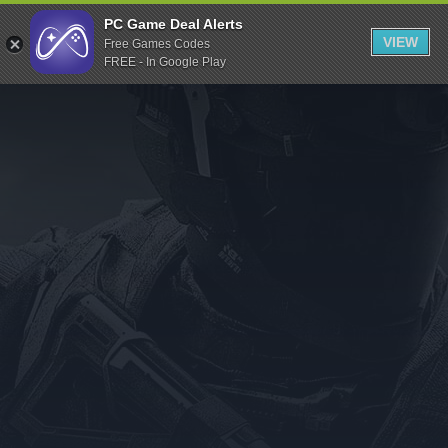
Indiegala
PC Game Deal Alerts
VIEW
Free Games Codes
Playstation
FREE - In Google Play
Humble Bundle
Alienware Arena
Xbox
Uplay
Itch.io
Rockstar Games
Microsoft Store
Origin
Steel Series
Other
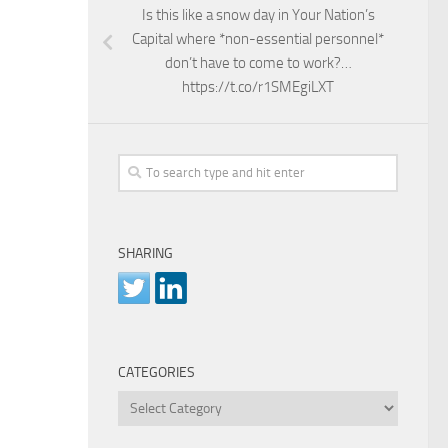
Is this like a snow day in Your Nation’s
Capital where *non-essential personnel*
don’t have to come to work?…
https://t.co/r1SMEgiLXT
SHARING
CATEGORIES
Categories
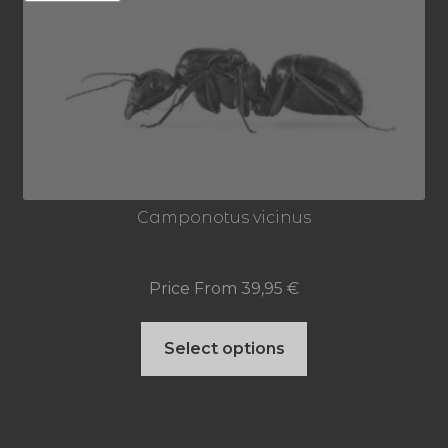
out of 5
Camponotus vicinus
Price From
39,95
€
This
Select options
product
has
multiple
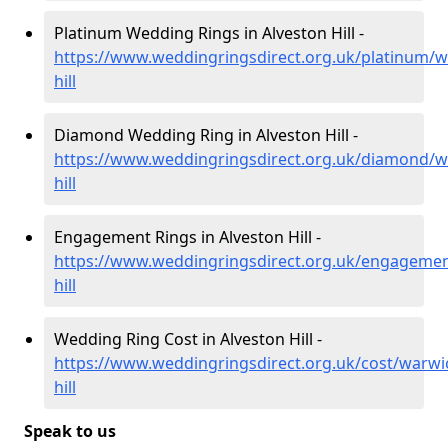
Platinum Wedding Rings in Alveston Hill -
https://www.weddingringsdirect.org.uk/platinum/w
hill
Diamond Wedding Ring in Alveston Hill -
https://www.weddingringsdirect.org.uk/diamond/wa
hill
Engagement Rings in Alveston Hill -
https://www.weddingringsdirect.org.uk/engagemen
hill
Wedding Ring Cost in Alveston Hill -
https://www.weddingringsdirect.org.uk/cost/warwic
hill
Speak to us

········

__WORK REQUEST__
Nothing but the lines from the one with "Platinum Wedding Rings" through the last line of the entries should be repeated, and those exactly.

__WORKED SOLUTION__
Platinum Wedding Rings in Alveston Hill -
https://www.weddingringsdirect.org.uk/platinum/w
hill
Diamond Wedding Ring in Alveston Hill -
https://www.weddingringsdirect.org.uk/diamond/wa
hill
Engagement Rings in Alveston Hill -
https://www.weddingringsdirect.org.uk/engagemen
hill
Wedding Ring Cost in Alveston Hill -
https://www.weddingringsdirect.org.uk/cost/warwic
hill
Speak to us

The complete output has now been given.